=== Task brief ===
Rewrite the piece on the BBC and "fisherpeople," starting at "Ashley Mullenger, who" and ending at "the airwaves infuriated.", and substitute "representative" for "spokesperson".

=== Excerpt to read ===

━━━━━━━━

"I'm losing it."
Oh bother. And if there was one thing proud Great Britain did not need it was a kerfuffle over its English language but, amidst eternal Brexit negotiations, a Coronavirus pandemic and Boris Johnson here we are for the nation’s proud, revered news organization, the British Broadcasting Corporation, has decided to drop the toxic and triggering word “fishermen” and replace it with the more inclusive “fisherpeople.”
The change occurred on Radio 4’s Today program and sparked instant backlash as fisherpeople took to social media to decry the change, the BBC’s continuing “wokeness” and to point out that a tiny fraction of commercial fisherpeople in the country are women.
Ashley Mullenger, who calls herself the ‘female fisherman,’ joined the fight and told the Daily Mail she only knows of six women also doing her job in the entire United Kingdom.
The BBC’s style guide declares: “Unless you are sure only males are involved, avoid words such as ‘newsmen, ‘businessmen’ and ‘policemen.'” And a spokesperson, when reached for comment, insisted that there was no “ban” on fishermen though “fisherpeople” was perfectly acceptable.
Anchor Piers Morgan, who used to be almost cable news famous in the United States, took to the airwaves infuriated.

━━━━━━━━

=== Records supplied ===
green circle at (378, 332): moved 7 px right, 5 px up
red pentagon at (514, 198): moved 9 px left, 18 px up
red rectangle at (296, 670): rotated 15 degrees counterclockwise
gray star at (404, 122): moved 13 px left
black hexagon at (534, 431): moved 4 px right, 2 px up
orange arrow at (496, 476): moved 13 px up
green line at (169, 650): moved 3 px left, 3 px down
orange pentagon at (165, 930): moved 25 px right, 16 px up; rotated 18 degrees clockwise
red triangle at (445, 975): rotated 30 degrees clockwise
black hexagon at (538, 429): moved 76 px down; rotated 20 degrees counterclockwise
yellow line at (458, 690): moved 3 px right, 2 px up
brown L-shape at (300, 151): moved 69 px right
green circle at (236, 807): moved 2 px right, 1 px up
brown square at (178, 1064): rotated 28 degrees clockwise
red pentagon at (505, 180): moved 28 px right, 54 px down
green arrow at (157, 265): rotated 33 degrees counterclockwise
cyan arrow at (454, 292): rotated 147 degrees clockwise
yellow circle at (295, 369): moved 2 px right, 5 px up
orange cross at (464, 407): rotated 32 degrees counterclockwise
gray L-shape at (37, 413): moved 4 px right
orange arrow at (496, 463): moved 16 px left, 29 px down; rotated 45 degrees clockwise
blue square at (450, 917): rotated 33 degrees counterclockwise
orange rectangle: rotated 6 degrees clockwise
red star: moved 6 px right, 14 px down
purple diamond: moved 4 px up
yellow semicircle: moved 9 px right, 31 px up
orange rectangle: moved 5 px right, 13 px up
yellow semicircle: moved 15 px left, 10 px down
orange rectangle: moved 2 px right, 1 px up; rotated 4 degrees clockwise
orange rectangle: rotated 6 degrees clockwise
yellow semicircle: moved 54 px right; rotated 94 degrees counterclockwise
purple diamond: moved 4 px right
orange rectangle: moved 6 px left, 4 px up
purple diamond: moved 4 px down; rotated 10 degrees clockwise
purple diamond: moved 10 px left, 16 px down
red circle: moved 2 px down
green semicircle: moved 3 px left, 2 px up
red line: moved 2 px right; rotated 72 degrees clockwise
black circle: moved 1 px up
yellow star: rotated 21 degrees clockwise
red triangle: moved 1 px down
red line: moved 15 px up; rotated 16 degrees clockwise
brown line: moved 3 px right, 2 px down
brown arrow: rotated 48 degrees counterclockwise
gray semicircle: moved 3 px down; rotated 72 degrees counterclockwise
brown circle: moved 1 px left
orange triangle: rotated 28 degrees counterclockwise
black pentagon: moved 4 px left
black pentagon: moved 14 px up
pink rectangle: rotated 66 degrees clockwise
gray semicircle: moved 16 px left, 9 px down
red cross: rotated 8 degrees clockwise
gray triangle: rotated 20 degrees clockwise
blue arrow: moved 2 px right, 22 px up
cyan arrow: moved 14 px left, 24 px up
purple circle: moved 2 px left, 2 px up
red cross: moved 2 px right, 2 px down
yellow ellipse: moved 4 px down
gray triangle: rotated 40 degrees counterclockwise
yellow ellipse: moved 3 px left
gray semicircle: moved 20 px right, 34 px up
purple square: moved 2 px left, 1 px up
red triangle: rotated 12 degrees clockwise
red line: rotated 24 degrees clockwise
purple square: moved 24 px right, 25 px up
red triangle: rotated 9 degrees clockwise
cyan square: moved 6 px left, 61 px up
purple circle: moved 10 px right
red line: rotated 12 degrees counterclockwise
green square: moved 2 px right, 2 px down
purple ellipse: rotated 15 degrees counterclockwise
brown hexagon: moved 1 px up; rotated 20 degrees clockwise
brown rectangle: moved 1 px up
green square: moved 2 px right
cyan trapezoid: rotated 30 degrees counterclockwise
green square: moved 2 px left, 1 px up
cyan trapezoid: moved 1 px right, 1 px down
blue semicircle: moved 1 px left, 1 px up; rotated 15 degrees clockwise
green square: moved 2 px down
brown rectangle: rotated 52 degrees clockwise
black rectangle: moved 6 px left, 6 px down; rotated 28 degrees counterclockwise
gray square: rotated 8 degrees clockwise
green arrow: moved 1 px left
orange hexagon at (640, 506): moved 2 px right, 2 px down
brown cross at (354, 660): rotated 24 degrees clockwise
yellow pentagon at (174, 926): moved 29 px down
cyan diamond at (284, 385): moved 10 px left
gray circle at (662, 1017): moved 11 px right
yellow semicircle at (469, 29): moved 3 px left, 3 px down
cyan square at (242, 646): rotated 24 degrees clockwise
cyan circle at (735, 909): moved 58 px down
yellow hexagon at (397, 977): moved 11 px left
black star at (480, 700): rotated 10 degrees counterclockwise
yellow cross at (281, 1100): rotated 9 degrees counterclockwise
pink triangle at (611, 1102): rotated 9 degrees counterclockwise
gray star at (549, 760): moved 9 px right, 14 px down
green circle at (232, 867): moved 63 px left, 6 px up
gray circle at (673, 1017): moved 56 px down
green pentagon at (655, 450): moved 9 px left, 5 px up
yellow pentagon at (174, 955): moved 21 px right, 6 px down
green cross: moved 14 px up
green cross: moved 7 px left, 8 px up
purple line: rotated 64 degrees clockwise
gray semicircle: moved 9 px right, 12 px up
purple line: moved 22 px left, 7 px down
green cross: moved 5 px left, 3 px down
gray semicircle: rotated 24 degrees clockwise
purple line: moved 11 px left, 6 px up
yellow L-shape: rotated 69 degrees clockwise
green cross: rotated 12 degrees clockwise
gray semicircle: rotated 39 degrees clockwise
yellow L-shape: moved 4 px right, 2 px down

━━━━━━━━

=== Reply ===
Ashley Mullenger, who calls herself the ‘female fisherman,’ joined the fight and told the Daily Mail she only knows of six women also doing her job in the entire United Kingdom.
The BBC’s style guide declares: “Unless you are sure only males are involved, avoid words such as ‘newsmen, ‘businessmen’ and ‘policemen.'” And a representative, when reached for comment, insisted that there was no “ban” on fishermen though “fisherpeople” was perfectly acceptable.
Anchor Piers Morgan, who used to be almost cable news famous in the United States, took to the airwaves infuriated.